Ich weiß, dass ich bereits vor ein paar Tagen ein paar blumige Frühlingsbilder in Aussicht gestellt habe, doch so recht bin ich gerade nicht in Stimmung dafür. Stattdessen gibt es heute erst mal wieder etwas aus dem Bereich ‚Analoge Experimente‘, denn ich war am vergangenen Freitag endlich im Fotolabor, um die letzten Testfilme aus meiner Holga GCFN abzugeben. Die Kamera hatte ich mir zu Weihnachten geschenkt und nach einem ersten, fehlgeschlagenen Testlauf mit einem Diafilm im Januar, war ich vor ein paar Wochen noch einmal mit ihr unterwegs.
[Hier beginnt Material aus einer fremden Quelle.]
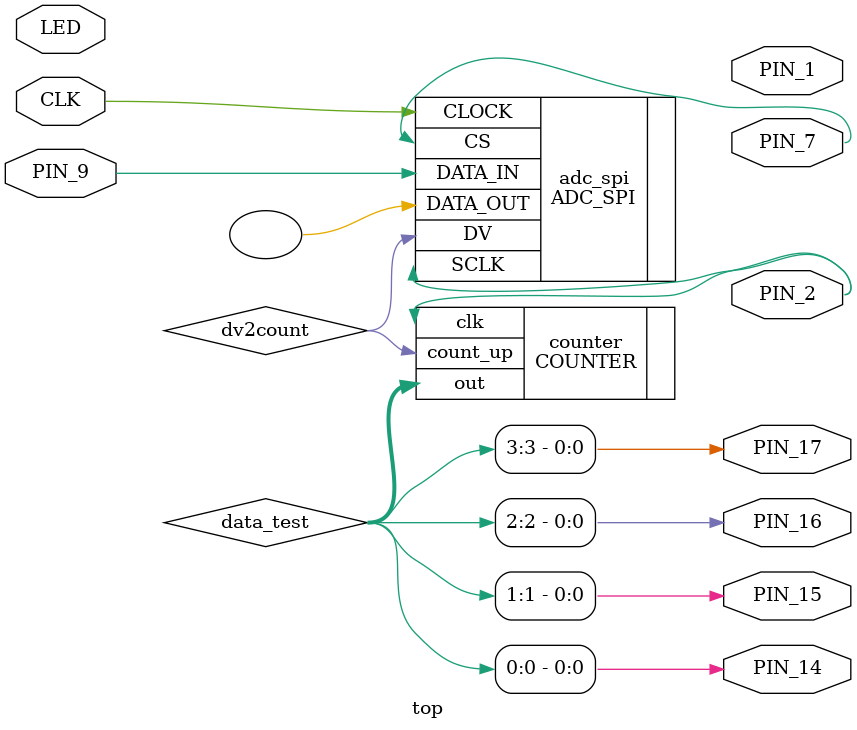
<source format=v>
module top
    (
    input CLK,    // 16MHz clock
    input PIN_9,  // DATA_IN from ADC
    input LED,
    output PIN_1, // DV test
    output PIN_7,   // CS
    output PIN_2,   // SCLK
    output PIN_14, // test data_0
    output PIN_15, // test data_1
    output PIN_16, 
    output PIN_17
    
);

reg [7:0] data_test;
wire dv2count;

ADC_SPI adc_spi 
    (
        .CLOCK(CLK),
        .CS(PIN_7),
        .SCLK(PIN_2),
        .DATA_IN(PIN_9),
        .DV(dv2count),
        .DATA_OUT()
        );

COUNTER counter
(
    .clk(PIN_2),
    .count_up(dv2count), 
    .out(data_test[7:0])
    );
begin 
end
assign PIN_14 = data_test[0];
assign PIN_15 = data_test[1];
assign PIN_16 = data_test[2];
assign PIN_17 = data_test[3];
endmodule

</source>
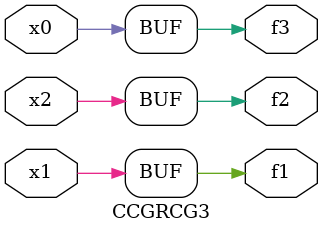
<source format=v>
module CCGRCG3(
	input x0, x1, x2,
	output f1, f2, f3
);
	assign f1 = x1;
	assign f2 = x2;
	assign f3 = x0;
endmodule

</source>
Wobei man eigentlich gar nicht wirklich von ‚unterwegs‘ sprechen kann, denn die meisten Aufnahmen habe in der Nähe unseres Büros gemacht, zu sehen sind also wieder einmal die üblichen Verdächtigen, Häuser, Bäume, Wolken und ausnahmsweise mal ein U-Bahnschild. Benutzt habe ich einen meiner Lieblingsfilme, den Lomography Redscale XR 50-200, da es schon eine ganze Weile her war und ich erst kürzlich meine Filmvorräte aufgefrischt habe. Der variable Belichtungsspielraum dieses Filmes bietet einem prinzipiell die Möglichkeit, durch Veränderungen der ISO-Einstellung unterschiedliche Farbeffekte zu erzielen, vom warmen, leuchtenden Rot/Orange bis hin zu kühleren Blau/Grün. Mit einer einfachen Kamera wie der Holga läßt sich jedoch nicht viel einstellen und so entstehen die unterschiedlichen Farbschattierungen in Abhängigkeit vom verfügbaren Licht, was man an den ausgewählten, zu verschiedenen Zeiten entstandenen Bildern ganz gut erkennen kann. Doppelbelichtungen haben anscheinend keinen Einfluss auf dieTiefe des Rottons.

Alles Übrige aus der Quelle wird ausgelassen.